Filed by Plaintiffs on April 29, 2026 in the Northern District of California, this 40-page initiating complaint is the case's originating pleading; no responsive pleading is yet on record. Plaintiffs bring eleven causes of action — including negligence, strict products liability, wrongful death, survival action, negligent entrustment, assumption of duty, aiding and abetting, and a UCL claim — against Samuel Altman individually and multiple OpenAI entities. The complaint alleges that OpenAI's own Model Spec coded warm responses to statements like "I want to shoot someone" as *Compliant* and categorized refusals as a product defect, and that Altman compressed GPT-4o's safety-testing window to one week to beat a competitor launch by a single day. Plaintiffs further allege that OpenAI's Help Center affirmatively directed suspended users — including the Shooter — to re-register, constituting negligent re-entrustment of a dangerous instrumentality to a known dangerous user. Altman's post-shooting public apology stating "I am deeply sorry we did not alert law enforcement" is characterized as a party admission of both knowledge and breach.

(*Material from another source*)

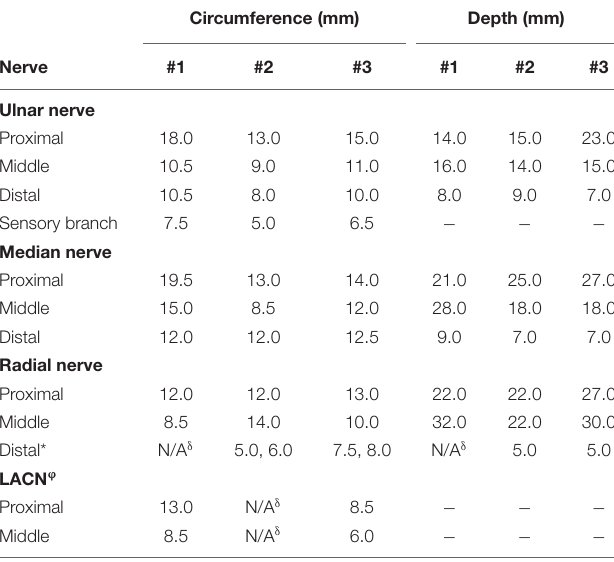
TABLE 1 | Upper extremity nerve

This complaint represents one of the most architecturally ambitious attempts on record to map AI-platform liability across multiple converging legal frameworks simultaneously, and the specific doctrinal moves it makes will shape motion practice well beyond this case. By anchoring the strict-liability design-defect theory to the company's own internal Model Spec — using OpenAI's words to satisfy *Barker v. Lull Engineering*'s risk-utility prong — Plaintiffs have constructed a template that future litigants can replicate whenever internal AI governance documents are obtainable in discovery. The *Tarasoff* extension theory, routed through a UCL unlicensed-therapy claim to manufacture the required special relationship, is a genuinely novel doctrinal maneuver: if any court entertains it, the implications for every AI platform that markets itself as an emotional-support or mental-health-adjacent product are substantial. The attempt to impose direct personal liability on a sitting tech CEO for specific product-launch decisions, and the effort to preempt Section 230 by characterizing GPT-4o's memory and sycophancy features as affirmative recommendation-engine choices rather than passive conduit functions, each present open questions that are forming — but have not yet resolved — across the Ninth Circuit.